7. Westpac Banking Corp. (WBK)
Annual dividend rate: 8.70
Headquarters: Sydney, Australia
Business: Banking services in Australia, New Zealand and the Pacific Islands
Australian banks have recently had the reputation for paying sizable dividends, but Westpac has also been slashing costs, cutting and offshoring jobs for what the CEO recently called “an efficiency dividend.” The stock itself is up nearly 50 percent over the past year.
6. Great Northern Iron Ore Properties (GNI)
Annual dividend rate: 9.00
Headquarters: Saint Paul, Minn.
Business: Trust that owns mining interests in the Mesabi Range in northern Minnesota
Great Northern’s profit margins are now a staggering 77 percent, and that’s actually down from a year ago. One reason this trust is paying out so much right now is that it will cease to exist on April 6, 2015, at which point the value of the shares will go to zero. The wind-down payout looks to be a little more than $8 a share, so it’s important to get as much as you can before then.
5. BP Prudhoe Bay Royalty Trust (BPT)
Dividend rate: 9.26
Headquarters: Austin, Texas
Business: Trust that owns mineral rights in the Prudhoe Bay area of Alaska
Trusts like this and Great Northern are required by law to pay out nearly all their earnings as dividends, which is why the dividend remains so high even though the stock has dropped by about 30 percent in the past year. The reserves of Alaska’s North Slope — the only place BP Prudhoe Bay is operating — are currently expected to last about 12 more years, so this is another one in which time is of the essence.
4. Washington Post (WPO)
Annual dividend rate: 9.80
Headquarters: Washington, D.C.
Business: Operates not just the flagship newspaper but the Kaplan family of testing services
The namesake paper accounts for just 15 percent of the company’s revenues.

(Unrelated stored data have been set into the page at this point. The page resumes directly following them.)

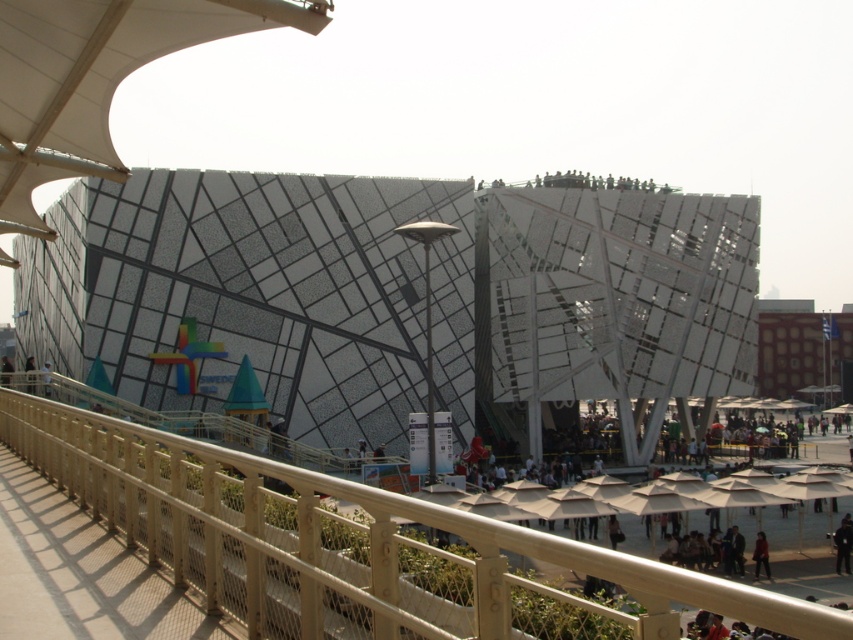
Question: Among these points, which one is nearest to the camera?

Choices:
 (A) (363, 451)
 (B) (764, 570)

Answer: (B)

Question: Which of the following is the farthest from the observer?

Choices:
 (A) (32, 362)
 (B) (364, 448)
 (C) (486, 529)

Answer: (A)

Question: Does dark red fabric at lower right come in front of dark brown leather jacket at upper left?

Choices:
 (A) yes
 (B) no

Answer: (A)

Question: Is white geometric structure at center to the left of dark brown leather jacket at upper left from the viewer's perspective?

Choices:
 (A) yes
 (B) no

Answer: (B)

Question: Is dark red fabric at lower right bigger than dark brown leather jacket at upper left?

Choices:
 (A) no
 (B) yes

Answer: (A)

Question: Considering the real-world distances, which object is farthest from the dark gray fabric jacket at upper center?

Choices:
 (A) wooden at center
 (B) white geometric structure at center
 (C) dark red fabric at lower right

Answer: (C)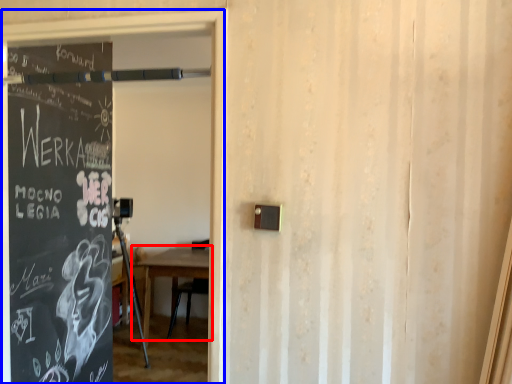
Question: Which object appears farthest to the camera in this image, table (highlighted by a red box) or garage door (highlighted by a blue box)?

Choices:
 (A) table
 (B) garage door

Answer: (A)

The real cash cow is Kaplan Test Prep and its associated businesses, which make up 59 percent of the revenues. Roughly 18 percent of the company is owned by Warren Buffett, who generally knows what he’s doing.
3. Apple (AAPL)
Annual dividend rate: 10.60
Headquarters: Cupertino, Calif.
Apple has a reported $135 billion in cash on hand. That’s more than the net value of all but about 20 of the companies listed in the S&P 500. It also adds up to about $145 in cash for every outstanding share. With just over a year having passed since Apple’s initial announcement of its dividend, there’s been much speculation that a new hike in the dividend is on its way.
2. Alexander’s (ALX)
Dividend rate: 11.00
Headquarters: Paramus, N.J.
Business: REIT that owns retail and office space in the New York City area
The New York metro area was one of the few places in the country where the real estate market never really sagged too much, so Alexander’s has been well-positioned to stay strong over the past five years. In addition to several shopping centers, the REIT also owns the Bloomberg Building, namesake of the media baron cum mayor. Last December, Alexander’s issued a special dividend of $120.

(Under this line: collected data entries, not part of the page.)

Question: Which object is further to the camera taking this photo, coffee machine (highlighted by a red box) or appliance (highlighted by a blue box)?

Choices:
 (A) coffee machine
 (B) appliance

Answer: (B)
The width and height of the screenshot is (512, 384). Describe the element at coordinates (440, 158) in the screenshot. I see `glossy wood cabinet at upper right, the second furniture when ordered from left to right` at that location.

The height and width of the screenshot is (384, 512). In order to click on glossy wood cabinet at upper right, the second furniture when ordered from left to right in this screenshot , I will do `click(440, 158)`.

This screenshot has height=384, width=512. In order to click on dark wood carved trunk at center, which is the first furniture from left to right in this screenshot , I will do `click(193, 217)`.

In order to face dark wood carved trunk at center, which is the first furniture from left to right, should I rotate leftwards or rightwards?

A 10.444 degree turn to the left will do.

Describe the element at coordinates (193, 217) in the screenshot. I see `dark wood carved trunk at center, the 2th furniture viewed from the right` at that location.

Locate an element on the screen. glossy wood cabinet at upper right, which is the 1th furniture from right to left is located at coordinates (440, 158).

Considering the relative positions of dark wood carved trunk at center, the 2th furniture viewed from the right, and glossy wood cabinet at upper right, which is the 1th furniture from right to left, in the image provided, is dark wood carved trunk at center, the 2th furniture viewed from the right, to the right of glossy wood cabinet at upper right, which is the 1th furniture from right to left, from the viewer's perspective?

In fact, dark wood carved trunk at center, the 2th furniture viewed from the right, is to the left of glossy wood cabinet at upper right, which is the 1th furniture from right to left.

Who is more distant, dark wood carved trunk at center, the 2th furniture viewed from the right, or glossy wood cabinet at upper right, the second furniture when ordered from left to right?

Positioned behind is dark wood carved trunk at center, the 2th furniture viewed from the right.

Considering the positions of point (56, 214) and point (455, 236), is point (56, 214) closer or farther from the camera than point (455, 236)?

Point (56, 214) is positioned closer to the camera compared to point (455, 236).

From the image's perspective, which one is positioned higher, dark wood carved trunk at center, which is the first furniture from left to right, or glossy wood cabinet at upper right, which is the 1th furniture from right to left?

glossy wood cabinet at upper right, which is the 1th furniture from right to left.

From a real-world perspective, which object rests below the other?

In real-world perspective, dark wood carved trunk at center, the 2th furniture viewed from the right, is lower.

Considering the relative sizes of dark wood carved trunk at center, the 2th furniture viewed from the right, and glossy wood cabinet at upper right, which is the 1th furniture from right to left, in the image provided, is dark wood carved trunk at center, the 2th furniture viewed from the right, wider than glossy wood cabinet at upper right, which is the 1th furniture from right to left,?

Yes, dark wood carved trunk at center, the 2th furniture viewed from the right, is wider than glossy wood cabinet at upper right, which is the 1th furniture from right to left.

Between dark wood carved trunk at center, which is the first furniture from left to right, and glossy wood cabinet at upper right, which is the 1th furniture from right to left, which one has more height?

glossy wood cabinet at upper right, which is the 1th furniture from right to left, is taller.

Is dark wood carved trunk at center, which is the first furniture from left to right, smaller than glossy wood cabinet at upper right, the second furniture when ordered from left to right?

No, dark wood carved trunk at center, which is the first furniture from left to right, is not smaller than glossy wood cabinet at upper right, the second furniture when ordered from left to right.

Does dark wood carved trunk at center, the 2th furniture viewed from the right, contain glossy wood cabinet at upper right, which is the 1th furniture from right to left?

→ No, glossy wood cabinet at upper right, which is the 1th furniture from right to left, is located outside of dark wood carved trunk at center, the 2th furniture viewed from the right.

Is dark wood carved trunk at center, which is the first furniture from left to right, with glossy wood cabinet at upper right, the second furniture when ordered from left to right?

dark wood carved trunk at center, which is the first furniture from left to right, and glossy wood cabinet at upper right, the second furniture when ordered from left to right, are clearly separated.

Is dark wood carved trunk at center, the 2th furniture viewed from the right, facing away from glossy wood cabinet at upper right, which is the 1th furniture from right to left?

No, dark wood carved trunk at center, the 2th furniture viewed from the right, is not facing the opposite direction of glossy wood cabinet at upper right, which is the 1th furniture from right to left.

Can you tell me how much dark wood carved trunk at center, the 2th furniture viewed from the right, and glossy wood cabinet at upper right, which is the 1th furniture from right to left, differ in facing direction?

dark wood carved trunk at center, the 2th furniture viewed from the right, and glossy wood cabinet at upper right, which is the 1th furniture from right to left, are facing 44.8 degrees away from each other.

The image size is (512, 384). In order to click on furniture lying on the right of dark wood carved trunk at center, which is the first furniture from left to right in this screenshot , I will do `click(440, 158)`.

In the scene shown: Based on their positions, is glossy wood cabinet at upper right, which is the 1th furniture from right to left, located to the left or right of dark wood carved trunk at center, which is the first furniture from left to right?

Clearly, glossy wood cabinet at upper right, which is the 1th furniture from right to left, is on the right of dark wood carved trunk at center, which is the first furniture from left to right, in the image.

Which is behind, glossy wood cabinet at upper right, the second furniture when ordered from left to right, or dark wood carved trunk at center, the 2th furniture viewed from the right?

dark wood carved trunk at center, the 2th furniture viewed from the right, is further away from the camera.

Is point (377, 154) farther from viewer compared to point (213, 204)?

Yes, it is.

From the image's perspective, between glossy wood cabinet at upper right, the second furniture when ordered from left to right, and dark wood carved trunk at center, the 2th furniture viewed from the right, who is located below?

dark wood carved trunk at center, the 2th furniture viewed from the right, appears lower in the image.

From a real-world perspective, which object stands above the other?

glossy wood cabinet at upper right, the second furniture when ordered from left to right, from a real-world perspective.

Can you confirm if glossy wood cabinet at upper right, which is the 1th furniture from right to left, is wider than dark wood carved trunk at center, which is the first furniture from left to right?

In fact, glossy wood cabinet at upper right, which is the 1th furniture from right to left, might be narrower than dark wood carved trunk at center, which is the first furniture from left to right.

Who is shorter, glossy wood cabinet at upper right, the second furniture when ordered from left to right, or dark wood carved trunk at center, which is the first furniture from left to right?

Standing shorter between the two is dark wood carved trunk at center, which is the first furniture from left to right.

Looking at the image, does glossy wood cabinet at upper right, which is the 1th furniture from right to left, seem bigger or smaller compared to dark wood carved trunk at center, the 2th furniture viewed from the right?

1. Terra Nitrogen LP (TNH)
Dividend rate: 14.52
Headquarters: Deerfield, Illinois
Business: Limited partnership that makes and sells nitrogen fertilizer products
Terra has profit margins of 41 percent and operating margins of 72 percent. Earnings have been growing at 50 percent a year, and the company has no debt. The share price is up about 150 percent in the past three years. All in all, it’s a great time to buy fertilizer.